All in all (and I use the expression suggestively), this book contains one of the best arguments ever for practicing contemporary civic (not civil) disobedience to the traditions of shutting out one’s neighbor and all the “noise” of a supercivilized society, and “breaching” to notice what’s going on around one. You just never know what or whom you might see. And one doesn’t have to be allegorical about The City and the City to feel that there is in fact an argument intended: a dystopia is a dystopia, and this one is frighteningly real and put in terms of our contemporary life, not all that far from what we can really understand as our own embattled and perhaps embittered conditions.
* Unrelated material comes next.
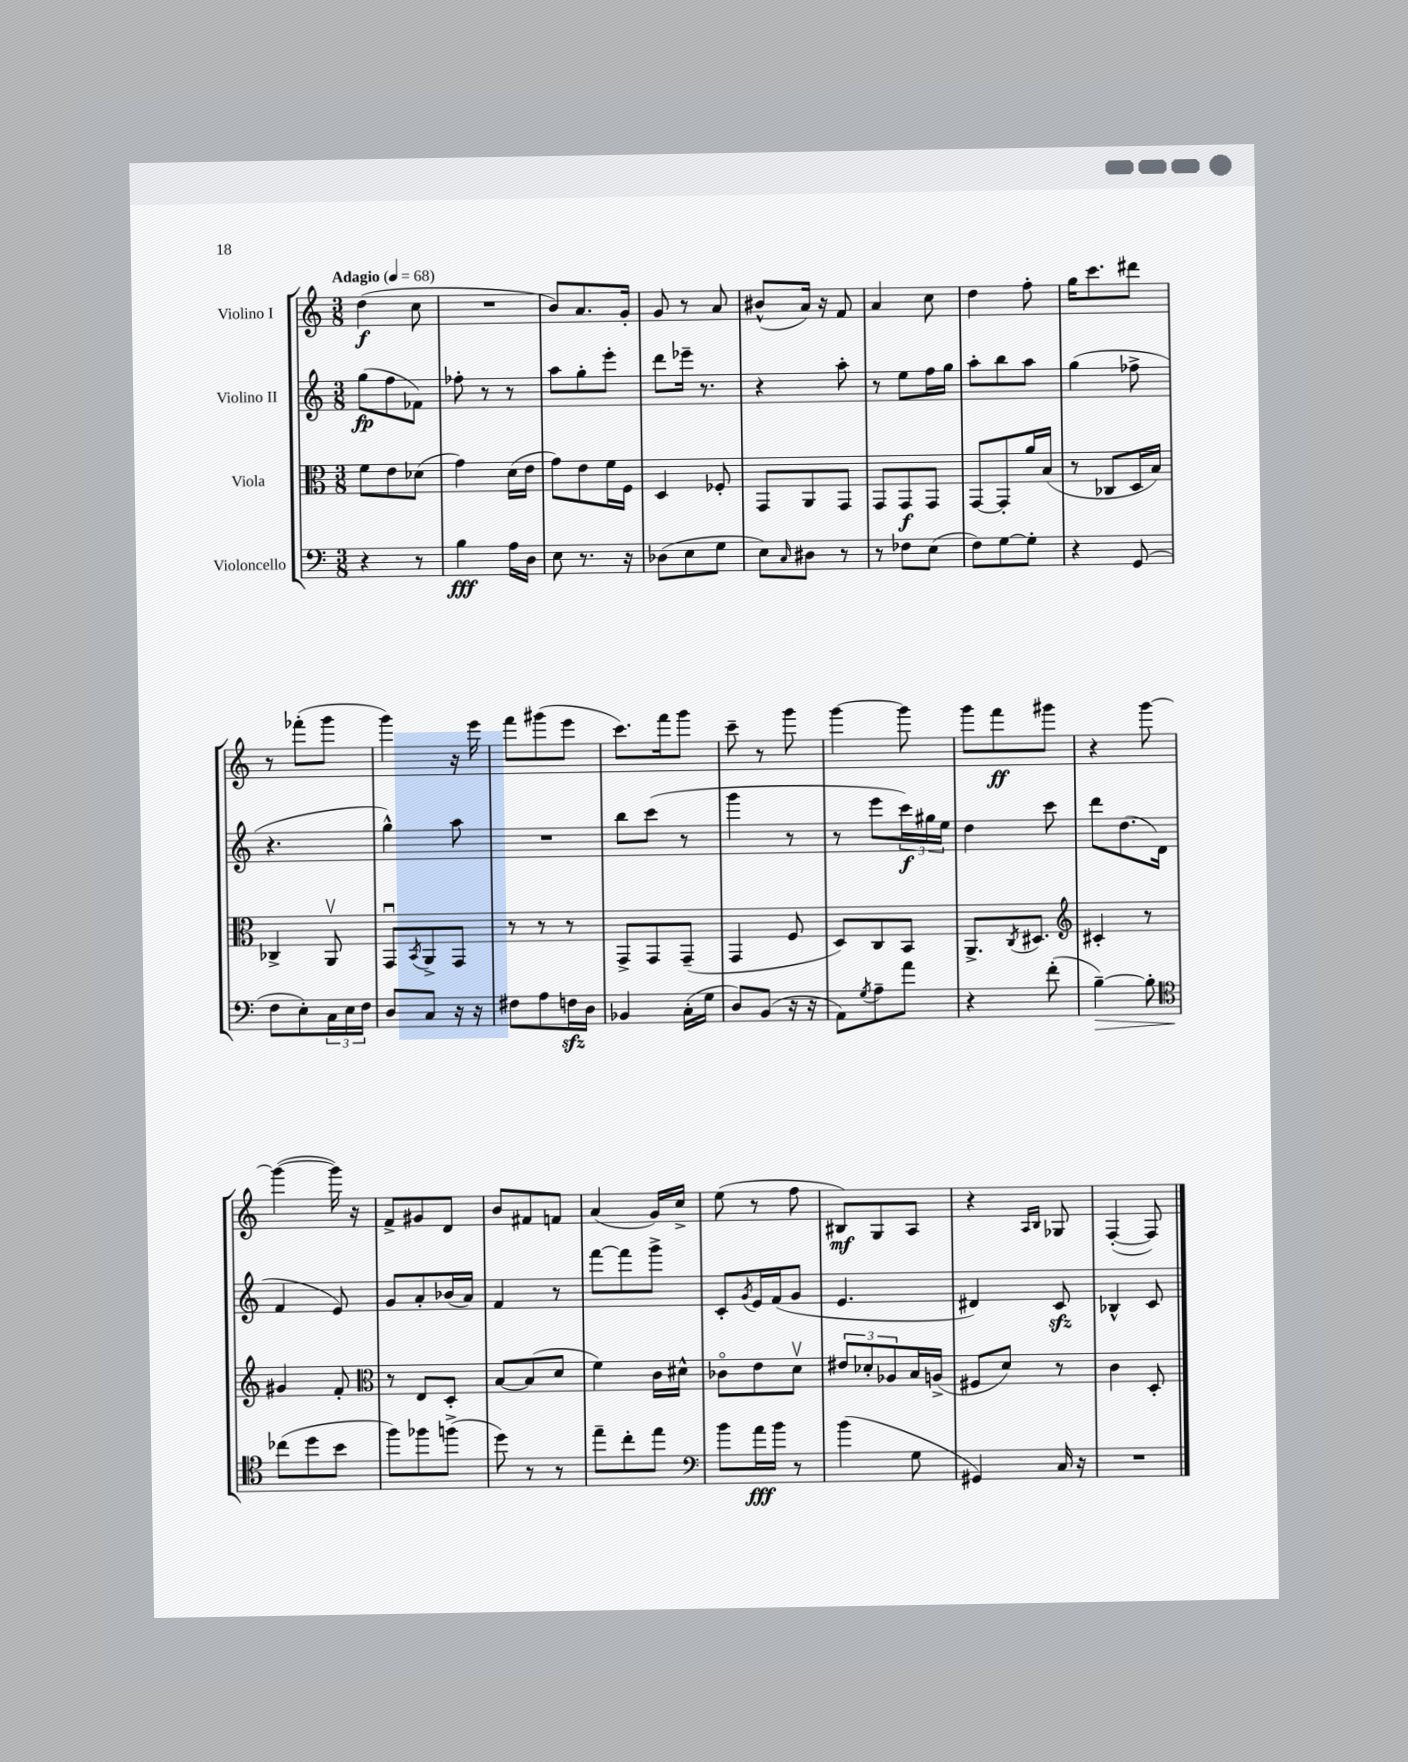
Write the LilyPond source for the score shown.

It’s not necessary to be disingenuous, to say, “Here we are, or here we will be,” or even “here we were”; it’s only necessary to take in the total city-scape picture of The City and the City to feel that our awareness of ourselves and others is being called into question, and that there are ways to do this as China Miéville would have it, which don’t rely on the traditional allegory form. Just as a metaphor carries meaning across from one realm of discourse to another, so our ability to relate ourselves to the characters in the novel, particularly to the narrator, carries his meanings to us though he be only a character and we real flesh and blood. And this, I think, is just as the author, all quibbles about terminology aside, would have it.